Anthropic's Safety Superpower

Mythos/Fable capabilities and replication

  • Some argue Mythos is not uniquely powerful at finding vulnerabilities; small open-weight models can match its bug-finding on Anthropic’s own examples.
  • Others say the real novelty is chaining bugs into near-autonomous working exploits via a specialized harness and post‑processing, not raw detection.
  • There is a split between those who believe Anthropic and its partners’ non-public claims (including government evaluations) and those who suspect exaggeration or deception; neither side has verifiable evidence.

ITAR, shutdown, and geopolitics

  • One line of discussion claims U.S. export controls (ITAR) were applied to Mythos, banning access by foreign nationals and forcing a shutdown due to lack of internal nationality controls, with severe legal penalties for violations.
  • Commenters frame this as:
    • Retaliatory or capricious U.S. behavior that makes American closed models risky for foreign firms.
    • A major self‑inflicted blow to U.S. AI competitiveness and soft power.
  • Relocation is seen as largely infeasible: IP can’t be legally exported, GPUs can be embargoed, and extradition or other pressure is likely. Some speculate future labs may start outside the U.S.

Safety, power, and “god complex” concerns

  • Several commenters see Anthropic’s safety narrative as sincere but troubling: believing AI is an existential risk and that they are the only serious safety lab can justify expansive control over models, users, and policy.
  • Others call this “god complex” framing hyperbolic, arguing they are just trying to prevent misuse and follow their stated ethics.
  • There is broad worry about regulatory capture and “corporate narcissism” across leading labs, and about any single company becoming de facto gatekeeper for frontier AI.

Open vs closed models, distillation, and economics

  • Many expect open or non‑U.S. models to catch up, especially via distillation and better small “flash” models, with compute and data as the real bottlenecks.
  • Others argue true distillation from proprietary APIs is limited (no logits, enormous token costs), and that harnesses/systems around models matter as much as raw weights.
  • Users report practical tradeoffs: frontier models feel more capable but are expensive; cheaper models (e.g., “flash” variants) are “good enough” for many coding and routine tasks.

Model quality, benchmarks, and behavior

  • Anthropic models are praised for refusing to “bullshit” on nonsensical prompts, which some see as a real safety/UX advantage.
  • Others point to code‑security benchmarks where Anthropic lags top models and describe them as “big and dumber” for programming tasks.
  • Overall sentiment: benchmarks are easy to cherry-pick, and real‑world usefulness varies by task.
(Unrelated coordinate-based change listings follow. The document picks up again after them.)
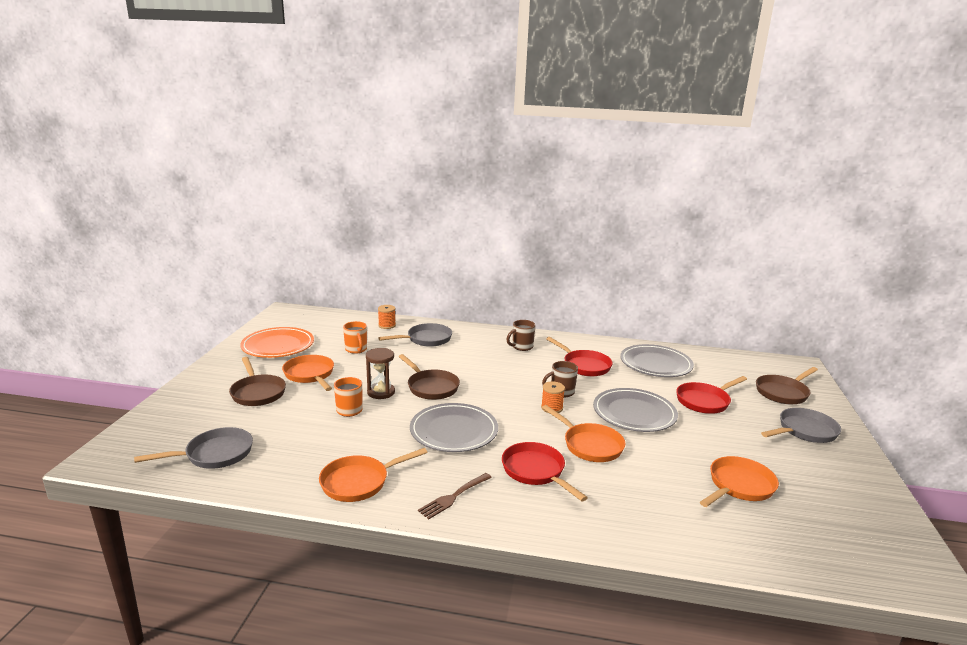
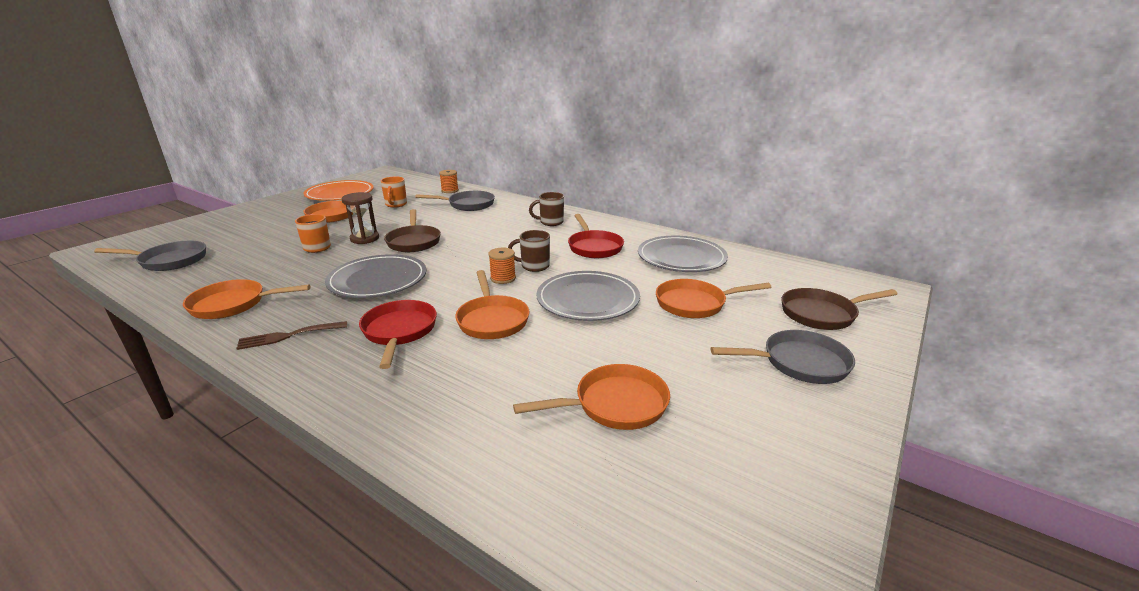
camera: 25 degrees right, 5 degrees up
brown pan [229,357,286,406] -> none
red pan [676,376,747,414] -> orange pan [656,279,771,318]

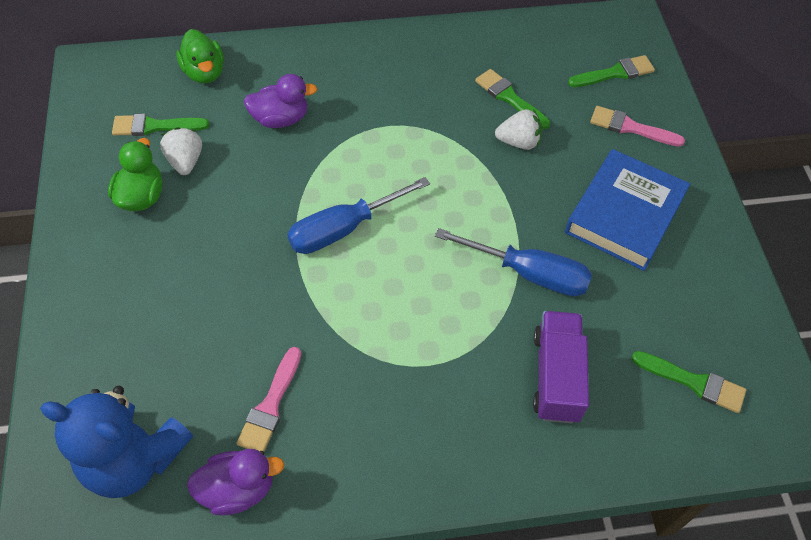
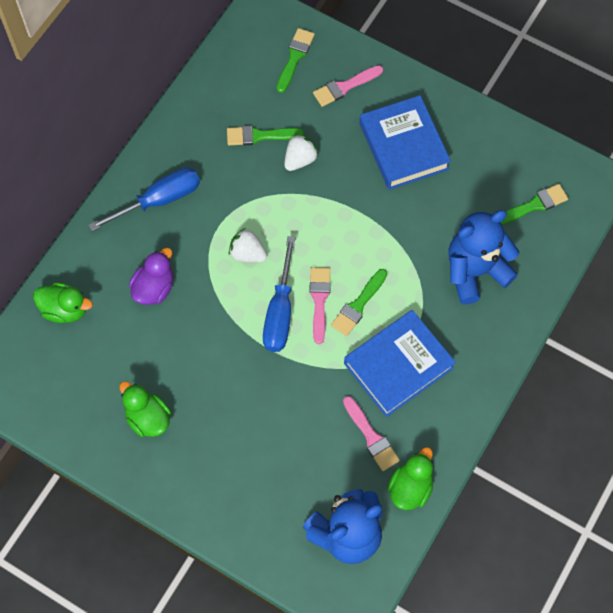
camera: 50 degrees left, 10 degrees up
green brush [112,114,209,136] -> green brush moved to [331,269,387,336]
white strawberry [160,127,202,175] -> white strawberry moved to [229,228,267,262]
purple duck [187,449,284,516] -> green duck [387,447,433,510]
blue screwdriver [435,228,592,296] -> blue screwdriver moved to [88,168,200,231]
purple truck [533,311,589,423] -> blue teddy bear [449,210,519,305]
none -> pink brush [309,267,331,344]
none -> blue book [344,310,456,417]

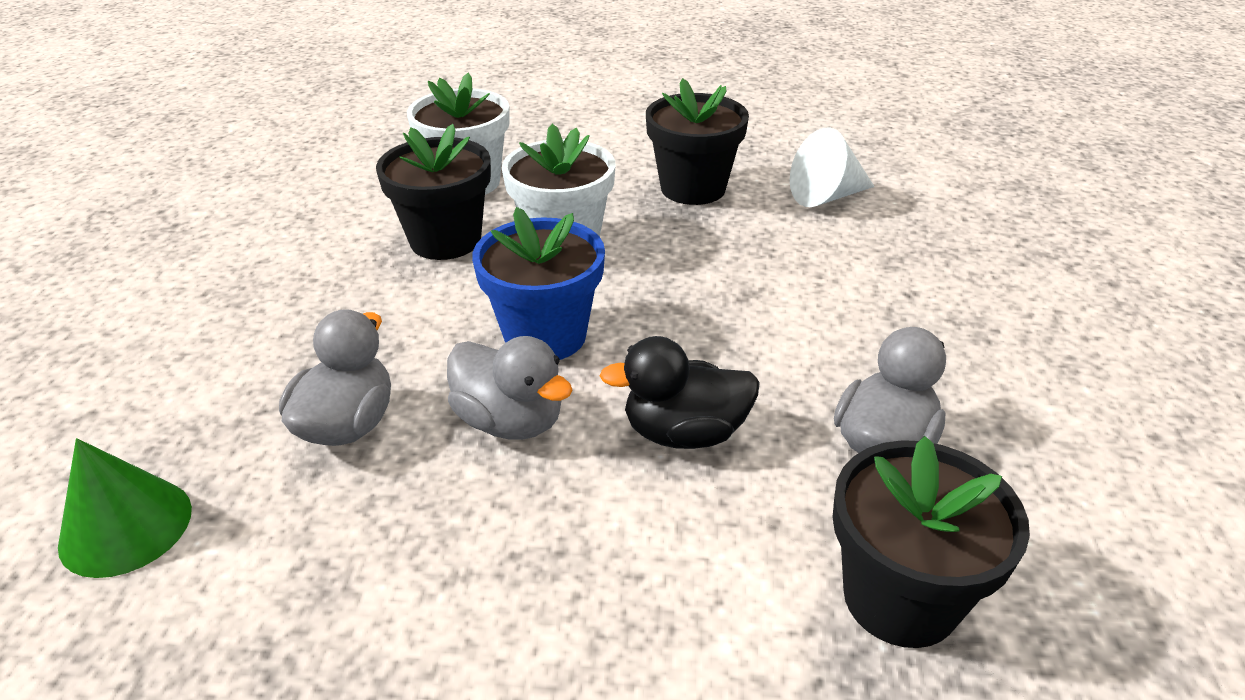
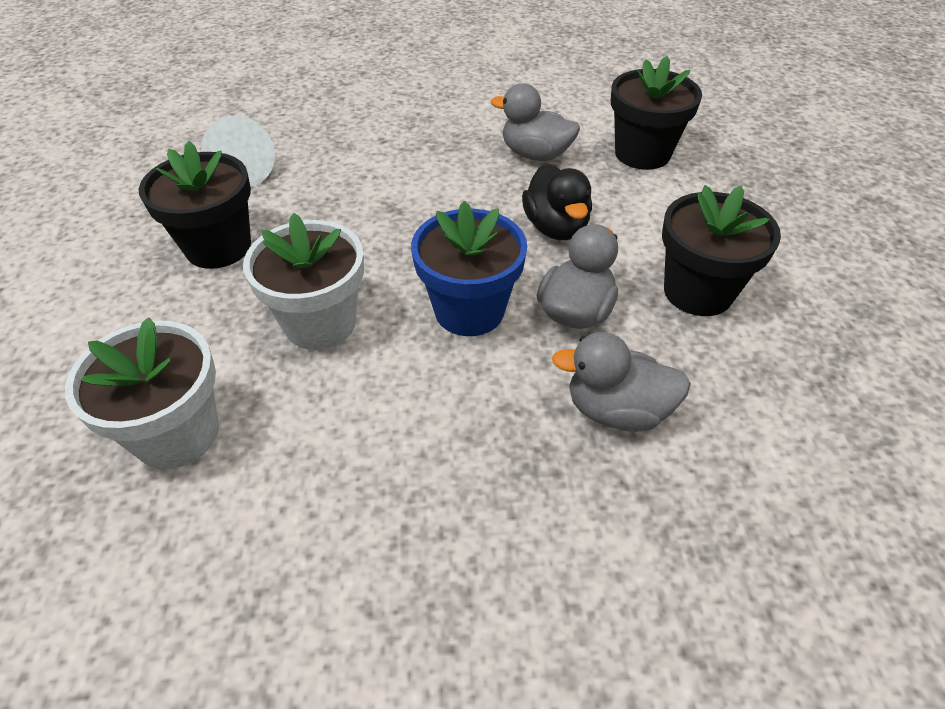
camera: 100 degrees left, 10 degrees up
green cone [58,438,192,578] -> none
black flower pot [376,124,491,260] -> black flower pot moved to [662,185,781,316]

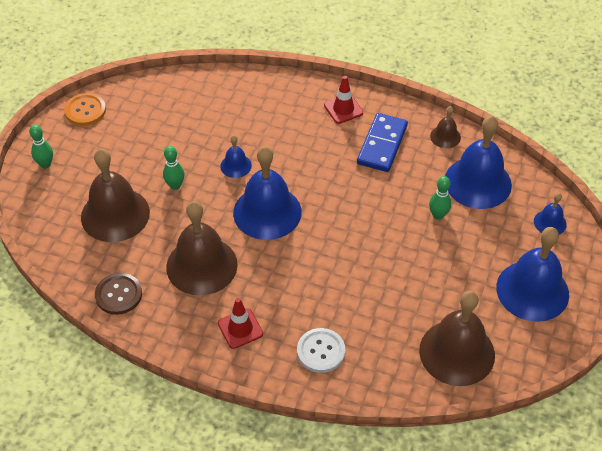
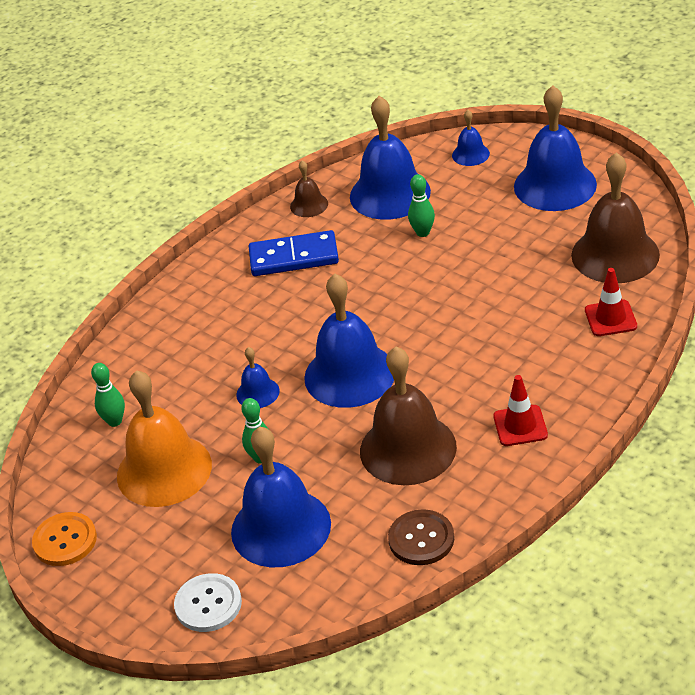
camera: 65 degrees left, 10 degrees down
green bowling pin [29,125,53,168] -> green bowling pin moved to [91,363,125,427]
brown bell [81,149,150,242] -> blue bell [231,427,331,567]
white button [297,328,345,373] -> white button moved to [174,573,242,632]
red traffic cone [324,76,363,124] -> red traffic cone moved to [585,268,637,336]
blue domino [357,113,408,172] -> blue domino turned 45 degrees counterclockwise [249,230,339,276]
none -> orange bell [117,370,212,507]

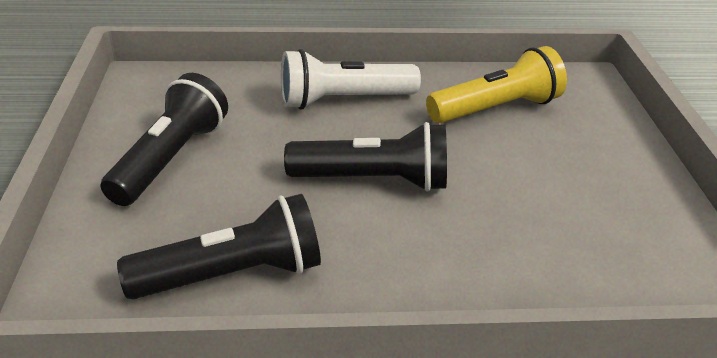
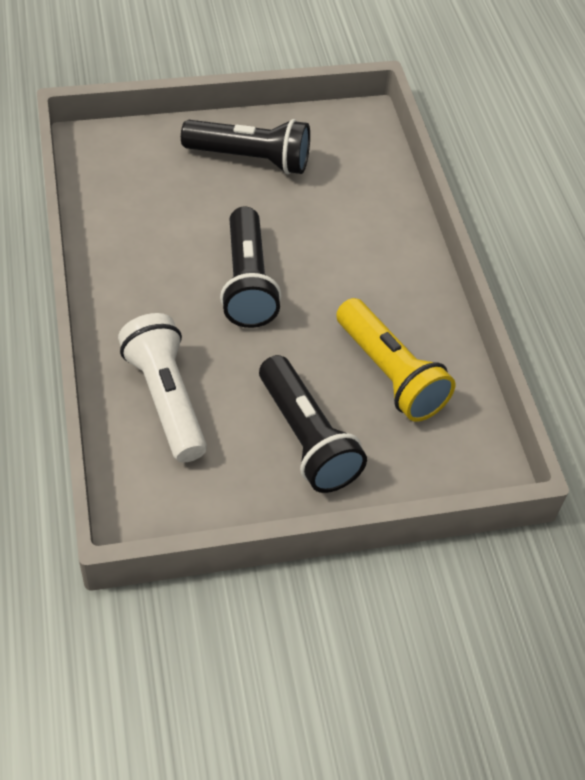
camera: 80 degrees right, 15 degrees up
black flashlight [117,194,321,299] -> black flashlight moved to [259,355,367,493]
white flashlight [281,49,421,110] -> white flashlight moved to [118,313,207,462]

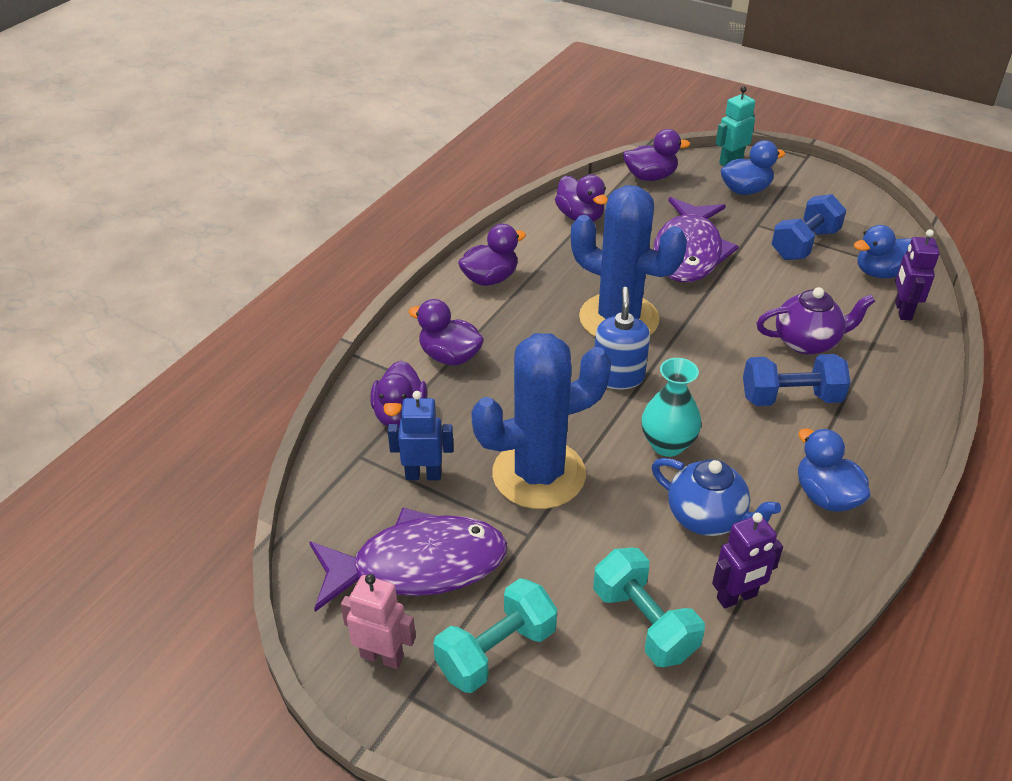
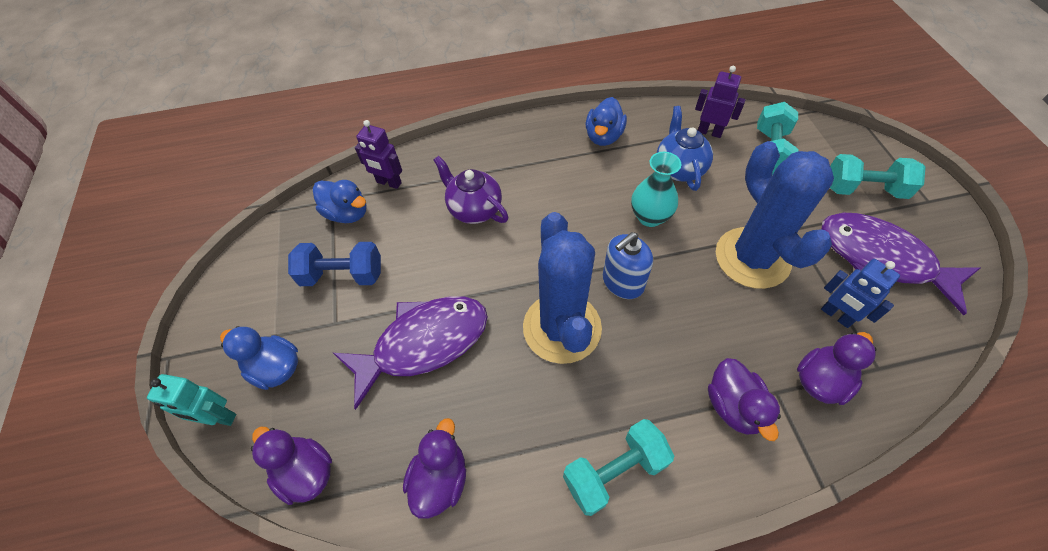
camera: 130 degrees left, 15 degrees up
pink robot [341,574,416,669] -> none
purple duck [458,224,526,286] -> turquoise dumbbell [563,419,674,516]
blue cactus [471,333,611,509] -> blue cactus turned 45 degrees clockwise [716,141,834,289]
blue dumbbell [743,354,851,406] -> none
purple robot [895,229,940,320] -> purple robot turned 60 degrees clockwise [355,120,402,189]

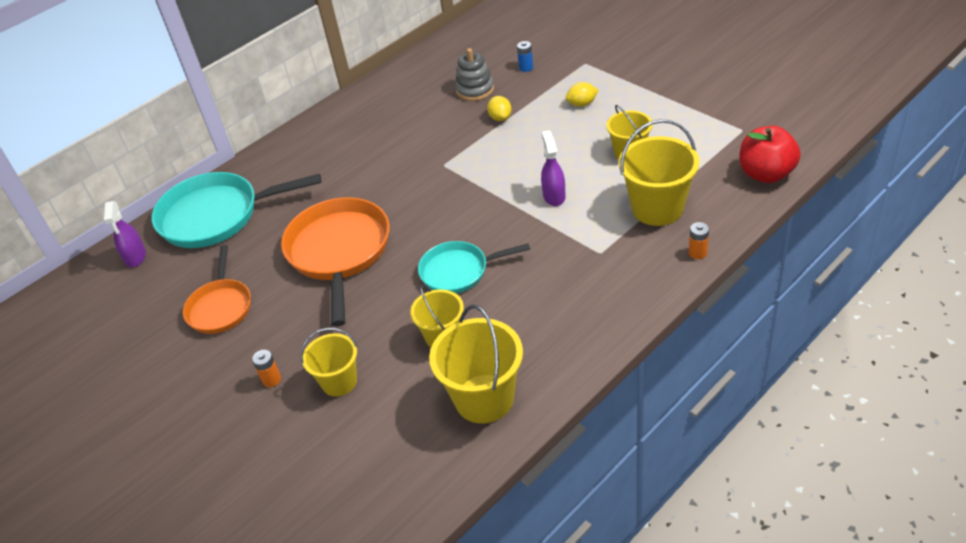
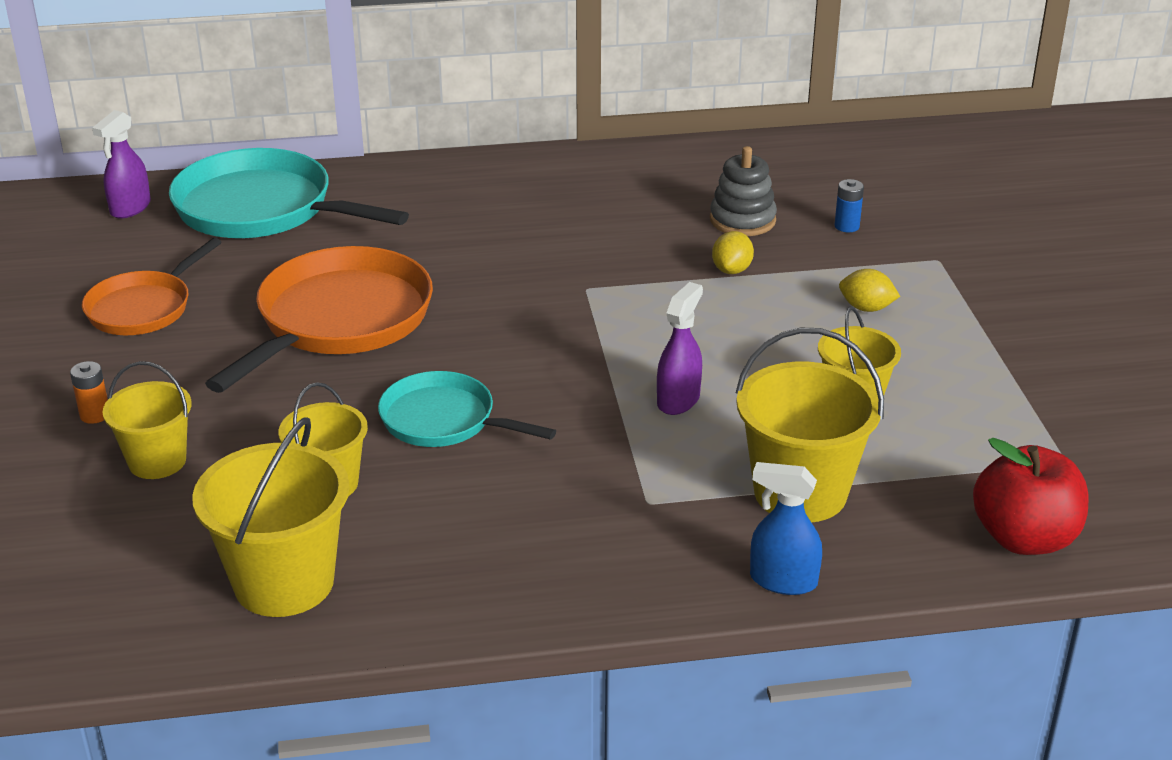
camera: 30 degrees right, 10 degrees down
orange battery [689,222,709,259] -> blue spray bottle [750,462,822,595]

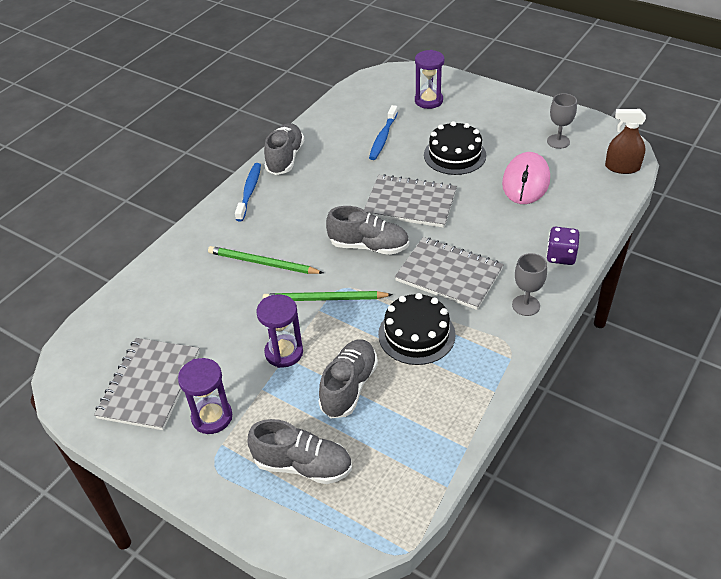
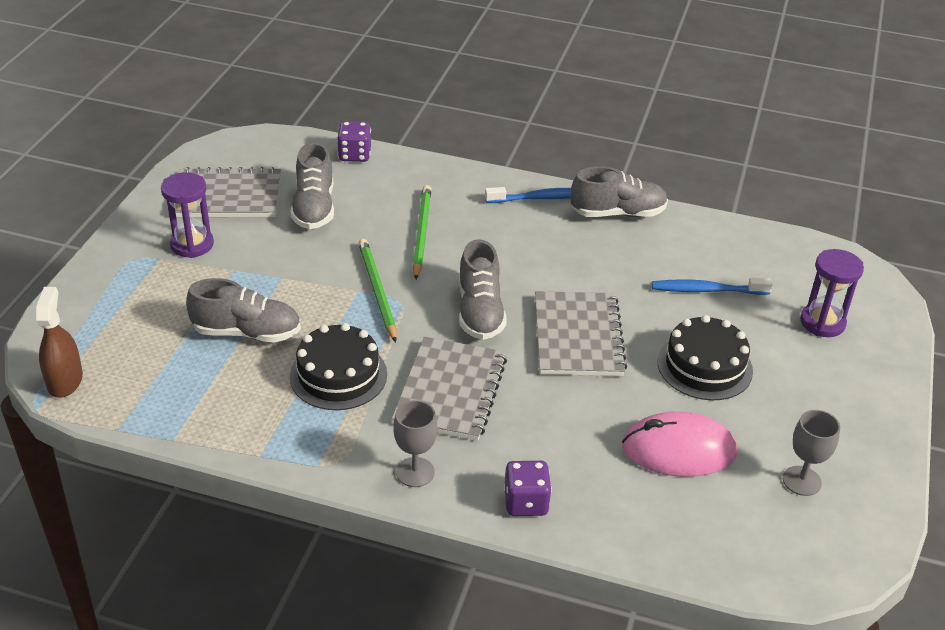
camera: 70 degrees right, 5 degrees down
grey shoe [247,419,352,484] -> grey shoe moved to [291,142,334,229]
purple hourglass [256,294,303,368] -> none
brown spray bottle [605,109,646,174] -> brown spray bottle moved to [36,287,83,398]
none -> purple dice [337,121,371,162]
Control, misuse, and tool neutrality

  • One camp sees Anthropic’s refusal to support certain uses (weapons, direct competitors, exploit generation) as a legitimate choice about whom to serve, analogous to any service provider setting boundaries.
  • Another camp sees this as deeply anti‑competitive and proto‑dystopian: tools that disable themselves based on how you use them erode autonomy and resemble DRM extended to everything.
  • Debate centers on where to draw the line:
    • If an LLM can both secure and attack the same system, is blocking exploit construction meaningful?
    • Some propose allowing everything and relying on better engineering; others see that as irresponsible given model capabilities.

Wider tech and societal context

  • Multiple comments situate this in a broader backlash against “big tech”: enshittification, surveillance, harms to children, and loss of public trust.
  • Some foresee eventual nationalization of frontier AI or Manhattan‑Project‑style government labs; others think proliferation of capable open models makes full control impossible.